Stored records
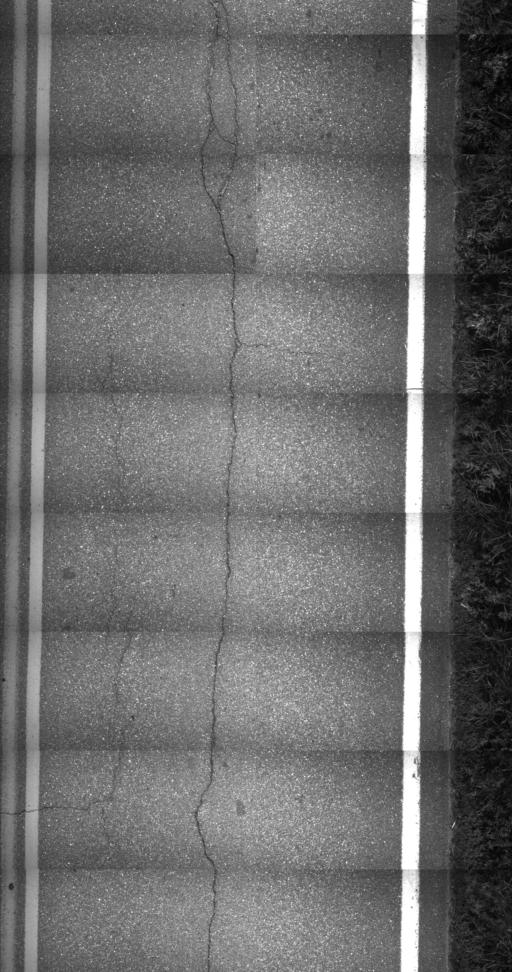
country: US
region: Vermont
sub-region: Orange County
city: Chelsea
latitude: 43.9434
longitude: -72.4614
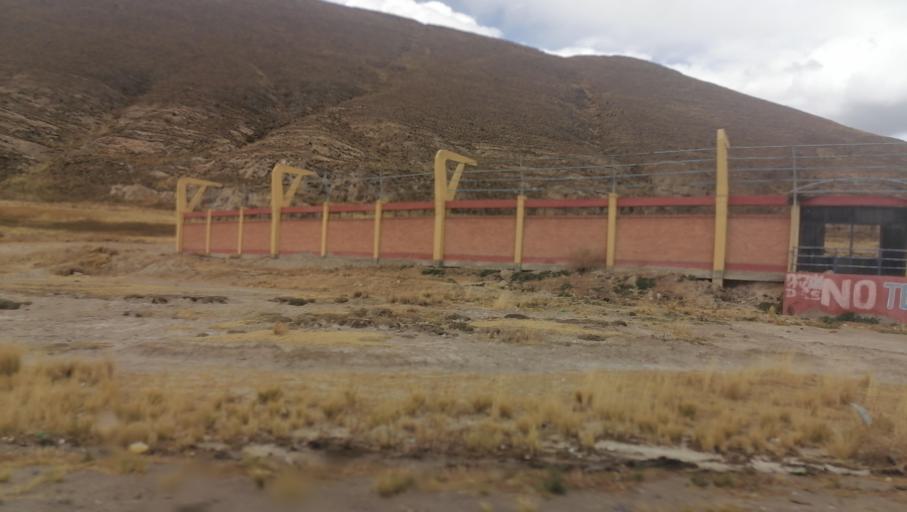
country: BO
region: Oruro
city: Totoral
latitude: -18.5916
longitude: -66.9265
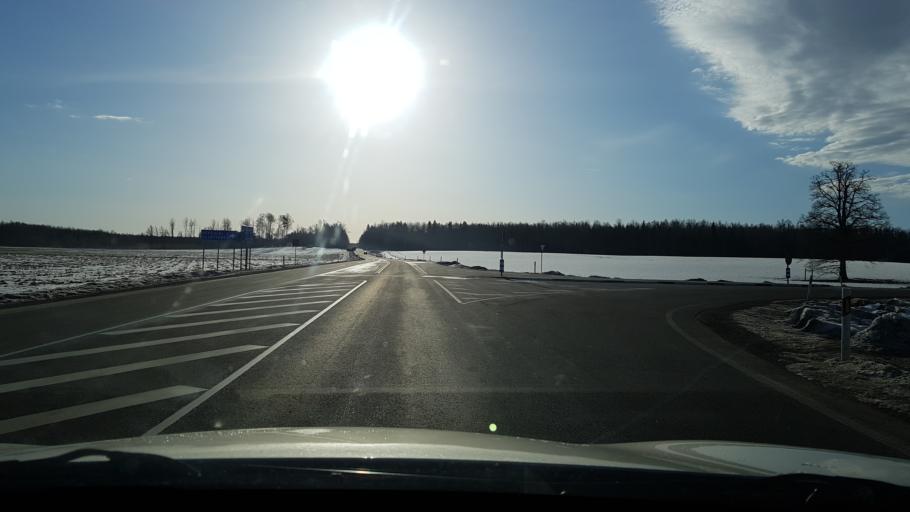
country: EE
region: Viljandimaa
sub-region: Vohma linn
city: Vohma
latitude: 58.5666
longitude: 25.5753
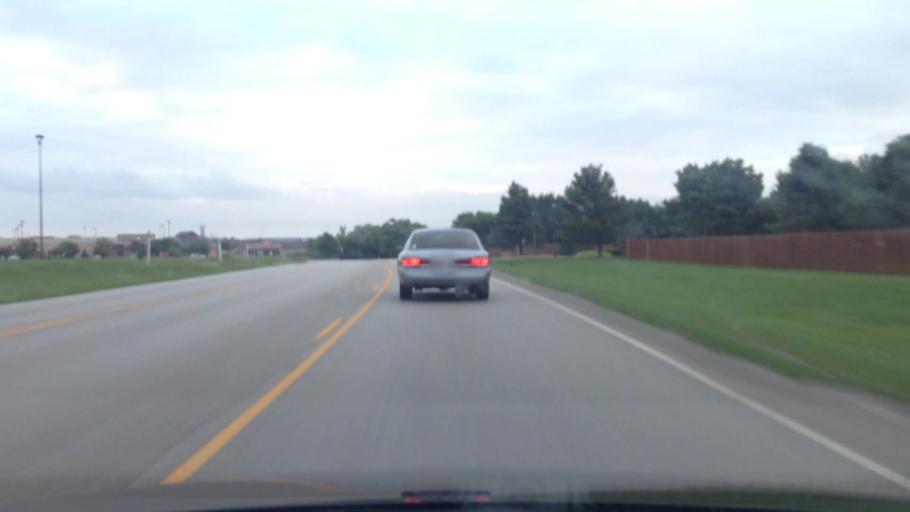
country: US
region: Texas
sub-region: Johnson County
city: Burleson
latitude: 32.5160
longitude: -97.3458
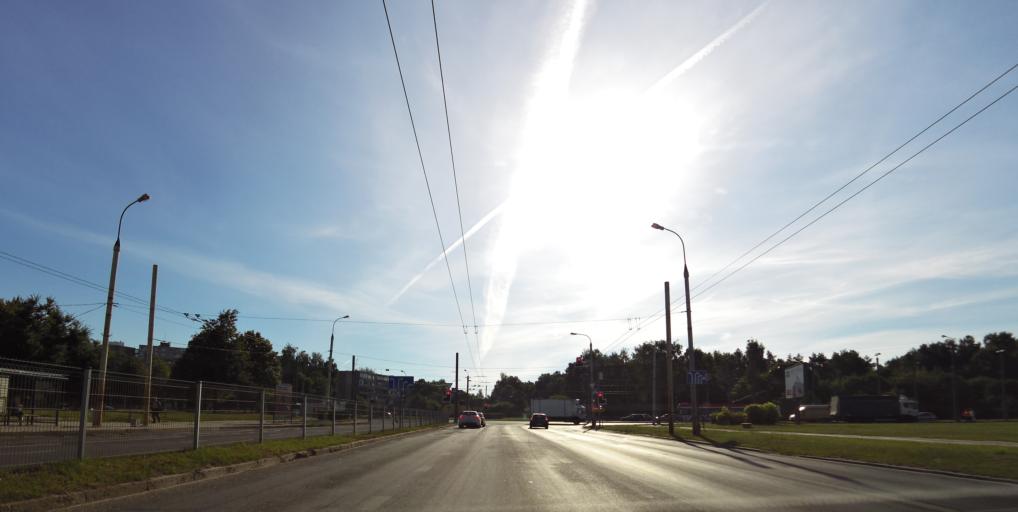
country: LT
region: Vilnius County
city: Justiniskes
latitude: 54.7034
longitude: 25.2232
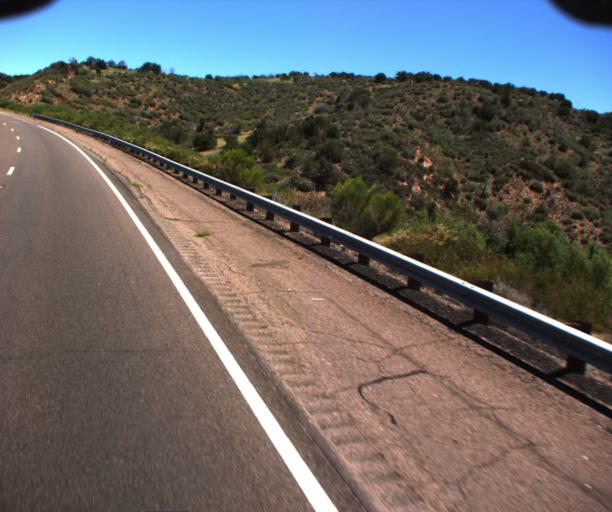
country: US
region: Arizona
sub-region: Gila County
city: Tonto Basin
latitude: 34.0108
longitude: -111.3593
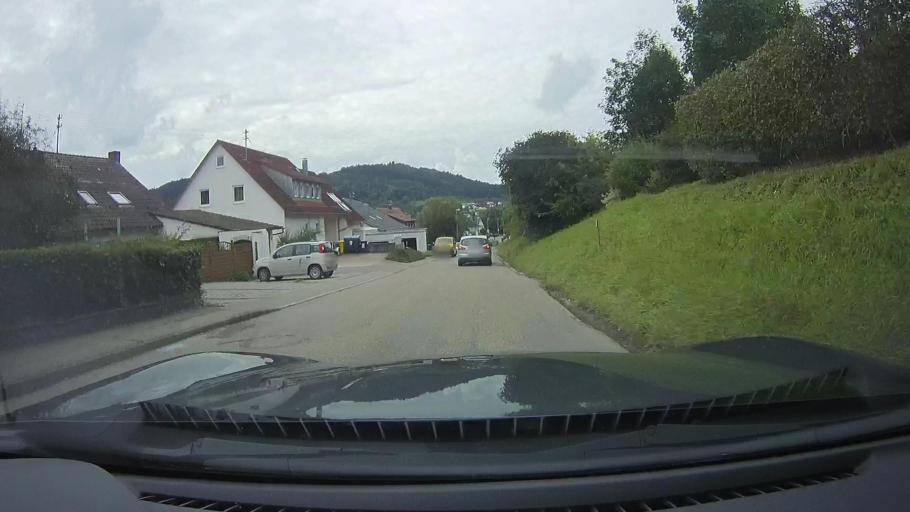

What this task involves — Write out the records above again, switching every "city" to "town" and keeping everything else the same. Leave the pictures out.

Answer for this exercise —
country: US
region: Vermont
sub-region: Orange County
town: Chelsea
latitude: 43.9434
longitude: -72.4614
country: BO
region: Oruro
town: Totoral
latitude: -18.5916
longitude: -66.9265
country: EE
region: Viljandimaa
sub-region: Vohma linn
town: Vohma
latitude: 58.5666
longitude: 25.5753
country: US
region: Texas
sub-region: Johnson County
town: Burleson
latitude: 32.5160
longitude: -97.3458
country: LT
region: Vilnius County
town: Justiniskes
latitude: 54.7034
longitude: 25.2232
country: US
region: Arizona
sub-region: Gila County
town: Tonto Basin
latitude: 34.0108
longitude: -111.3593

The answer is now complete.